The good news in this 89-page, often cheekily written report—also available as an 18-page executive summary and in infographic form—is that another common corporate plague, ransomware, may have peaked. The new report has ransomware figuring in 24% of breaches, just about the same in the previous release.

And while Chinese, Russian and other foreign-government attackers get a lot of attention for their possible use of hacking as a tool of national policy, Verizon’s report suggests that most companies should not feel geopolitical angst. Instead, most of their adversaries are only in it for the money: “Financial motives still drive the vast majority of breaches,” the report says, estimating that they led to 94.6% of breaches.

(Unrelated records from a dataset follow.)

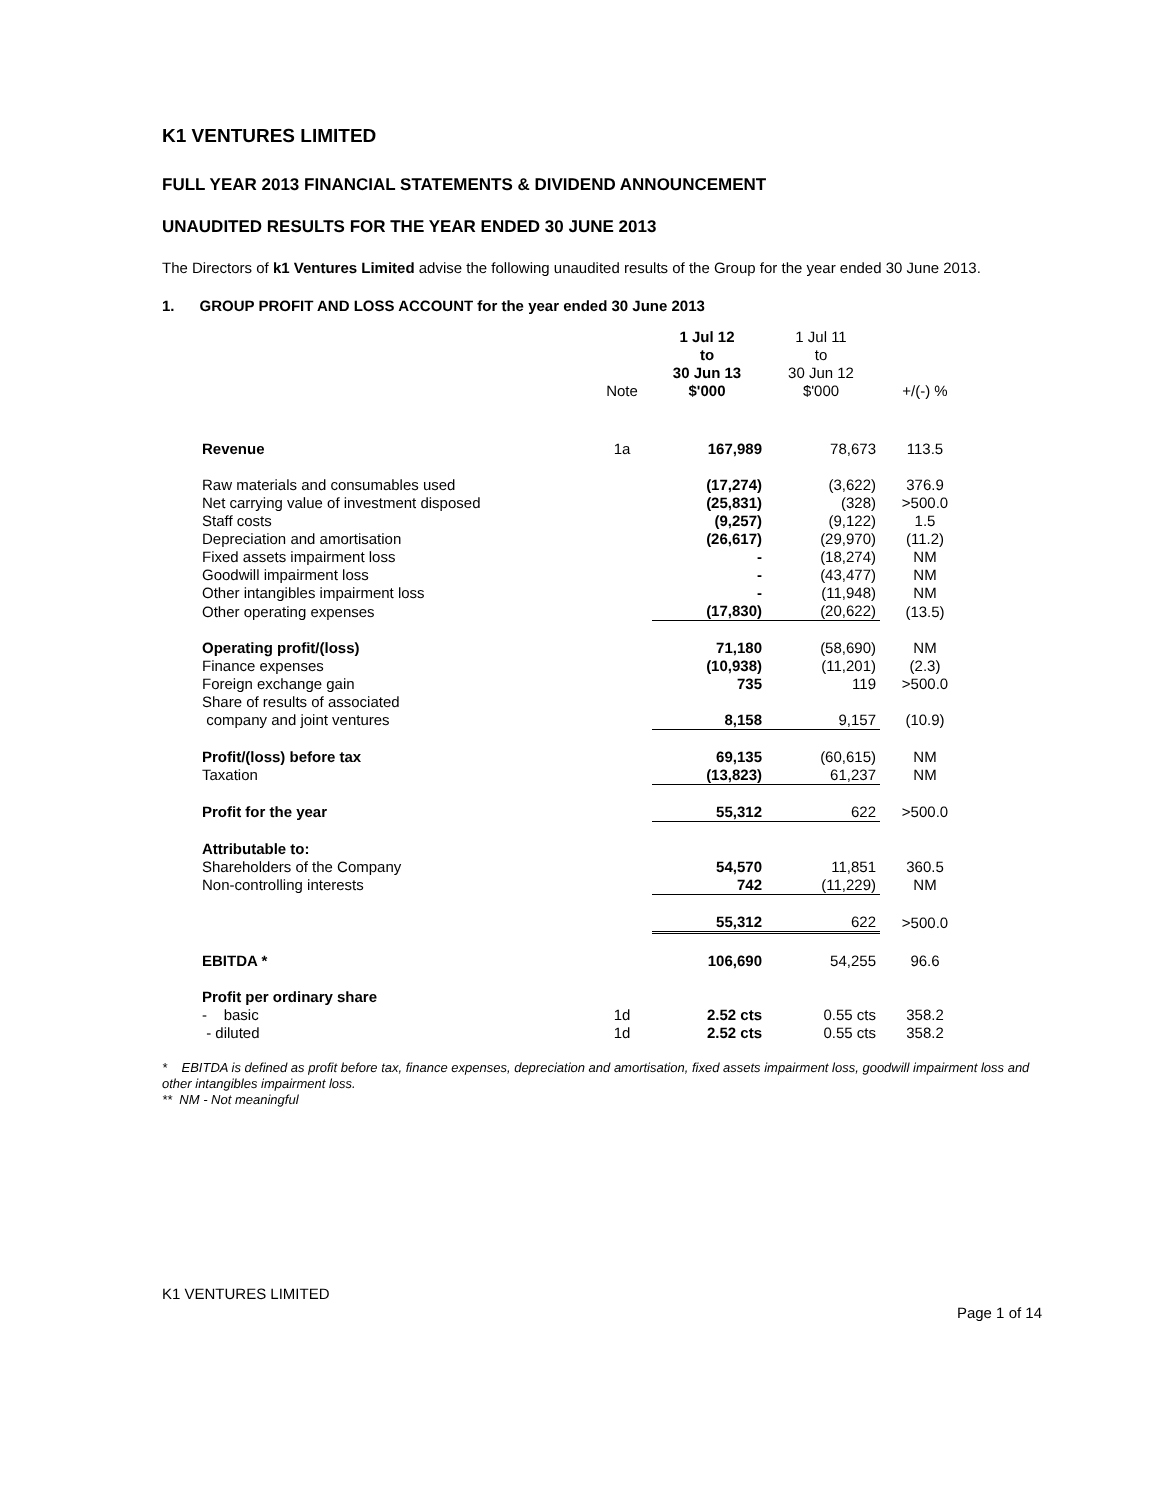K1 VENTURES LIMITED
FULL YEAR 2013 FINANCIAL STATEMENTS & DIVIDEND ANNOUNCEMENT
UNAUDITED RESULTS FOR THE YEAR ENDED 30 JUNE 2013
The Directors of k1 Ventures Limited advise the following unaudited results of the Group for the year ended 30 June 2013.
1. GROUP PROFIT AND LOSS ACCOUNT for the year ended 30 June 2013
| | Note | 1 Jul 12 to 30 Jun 13 $'000 | 1 Jul 11 to 30 Jun 12 $'000 | +/(-) % |
| --- | --- | --- | --- | --- |
| Revenue | 1a | 167,989 | 78,673 | 113.5 |
| Raw materials and consumables used | | (17,274) | (3,622) | 376.9 |
| Net carrying value of investment disposed | | (25,831) | (328) | >500.0 |
| Staff costs | | (9,257) | (9,122) | 1.5 |
| Depreciation and amortisation | | (26,617) | (29,970) | (11.2) |
| Fixed assets impairment loss | | - | (18,274) | NM |
| Goodwill impairment loss | | - | (43,477) | NM |
| Other intangibles impairment loss | | - | (11,948) | NM |
| Other operating expenses | | (17,830) | (20,622) | (13.5) |
| Operating profit/(loss) | | 71,180 | (58,690) | NM |
| Finance expenses | | (10,938) | (11,201) | (2.3) |
| Foreign exchange gain | | 735 | 119 | >500.0 |
| Share of results of associated company and joint ventures | | 8,158 | 9,157 | (10.9) |
| Profit/(loss) before tax | | 69,135 | (60,615) | NM |
| Taxation | | (13,823) | 61,237 | NM |
| Profit for the year | | 55,312 | 622 | >500.0 |
| Attributable to: | | | | |
| Shareholders of the Company | | 54,570 | 11,851 | 360.5 |
| Non-controlling interests | | 742 | (11,229) | NM |
| | | 55,312 | 622 | >500.0 |
| EBITDA * | | 106,690 | 54,255 | 96.6 |
| Profit per ordinary share | | | | |
| - basic | 1d | 2.52 cts | 0.55 cts | 358.2 |
| - diluted | 1d | 2.52 cts | 0.55 cts | 358.2 |
* EBITDA is defined as profit before tax, finance expenses, depreciation and amortisation, fixed assets impairment loss, goodwill impairment loss and other intangibles impairment loss.
** NM - Not meaningful
K1 VENTURES LIMITED
Page 1 of 14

The report, the latest in a series that Verizon has been publishing for more than a decade, doesn’t break new ground in its brief list of recommendations. Those cover such basics as conducting regular security training (hopefully not the punitive kind that people hate), setting up multi-factor authentication (the report misses an opportunity to endorse such phishing-proof forms as USB security keys and biometrically secured passkeys), and having a defined incident-response process.

At a panel Tuesday morning hosted at one of Verizon’s Washington offices, Chris Novak, managing director of cybersecurity consulting at the company and also a member of the Cybersecurity and Infrastructure Security Agency’s advisory board, expanded on that advice.

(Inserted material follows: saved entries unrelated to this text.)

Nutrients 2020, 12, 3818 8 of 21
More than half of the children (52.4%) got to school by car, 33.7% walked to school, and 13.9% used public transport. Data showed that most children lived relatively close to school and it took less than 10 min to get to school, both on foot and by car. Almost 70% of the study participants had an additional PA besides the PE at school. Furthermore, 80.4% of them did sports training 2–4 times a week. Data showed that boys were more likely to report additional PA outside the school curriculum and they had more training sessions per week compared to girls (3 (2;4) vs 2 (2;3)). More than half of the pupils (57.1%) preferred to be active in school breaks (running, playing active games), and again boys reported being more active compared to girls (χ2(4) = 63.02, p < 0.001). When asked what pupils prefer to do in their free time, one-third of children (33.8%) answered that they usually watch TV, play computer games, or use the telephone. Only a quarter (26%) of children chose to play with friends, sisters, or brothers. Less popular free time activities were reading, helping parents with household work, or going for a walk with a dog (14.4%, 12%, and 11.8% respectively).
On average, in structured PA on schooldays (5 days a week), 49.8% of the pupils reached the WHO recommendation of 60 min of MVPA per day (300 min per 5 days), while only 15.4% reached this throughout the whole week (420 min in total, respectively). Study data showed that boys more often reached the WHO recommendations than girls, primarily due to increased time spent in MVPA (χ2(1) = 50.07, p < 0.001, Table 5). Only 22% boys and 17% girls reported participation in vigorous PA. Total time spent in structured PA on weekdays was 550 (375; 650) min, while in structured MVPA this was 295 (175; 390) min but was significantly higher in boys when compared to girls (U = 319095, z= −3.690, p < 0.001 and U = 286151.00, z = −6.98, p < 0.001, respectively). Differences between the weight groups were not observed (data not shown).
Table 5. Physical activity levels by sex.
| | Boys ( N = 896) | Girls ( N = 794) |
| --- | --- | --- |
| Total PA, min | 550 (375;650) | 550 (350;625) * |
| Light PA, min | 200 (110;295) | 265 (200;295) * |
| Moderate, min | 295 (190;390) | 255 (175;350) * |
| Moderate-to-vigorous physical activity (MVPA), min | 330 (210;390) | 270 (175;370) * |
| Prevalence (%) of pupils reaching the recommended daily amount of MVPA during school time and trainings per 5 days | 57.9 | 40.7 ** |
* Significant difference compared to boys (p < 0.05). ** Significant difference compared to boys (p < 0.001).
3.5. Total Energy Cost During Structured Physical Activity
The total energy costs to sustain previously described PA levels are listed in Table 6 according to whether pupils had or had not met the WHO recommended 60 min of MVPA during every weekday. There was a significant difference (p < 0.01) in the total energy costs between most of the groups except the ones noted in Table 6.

Asked about one defense against data breaches that escaped mention in the report—retaining less data to reduce the consequences of one, a basic step that some proposed privacy legislation would mandate—Novak pointed to the payment-card industry as a good adopter of data-minimization practices.

“We've seen that industry make great strides,” he said. “I think that notion is starting to spread to other industries.”

Novak added that while companies should ask themselves what data they need and how long they need to keep it, they shouldn’t forget to map that information’s path: “There's also an element of being aware where that data goes.”

He also emphasized how often attacks targeting human vulnerabilities—what he called “belly button breaches”—can’t be fixed with technology as long as somebody can be convinced to dial down one of those defenses.

That somebody might be a senior executive who doesn’t want to be bothered with more stringent security, he said: “We don't want to inconvenience them, so we allow them to have an easy password.”

As Novak observed: “Trying to change human behavior is hard.”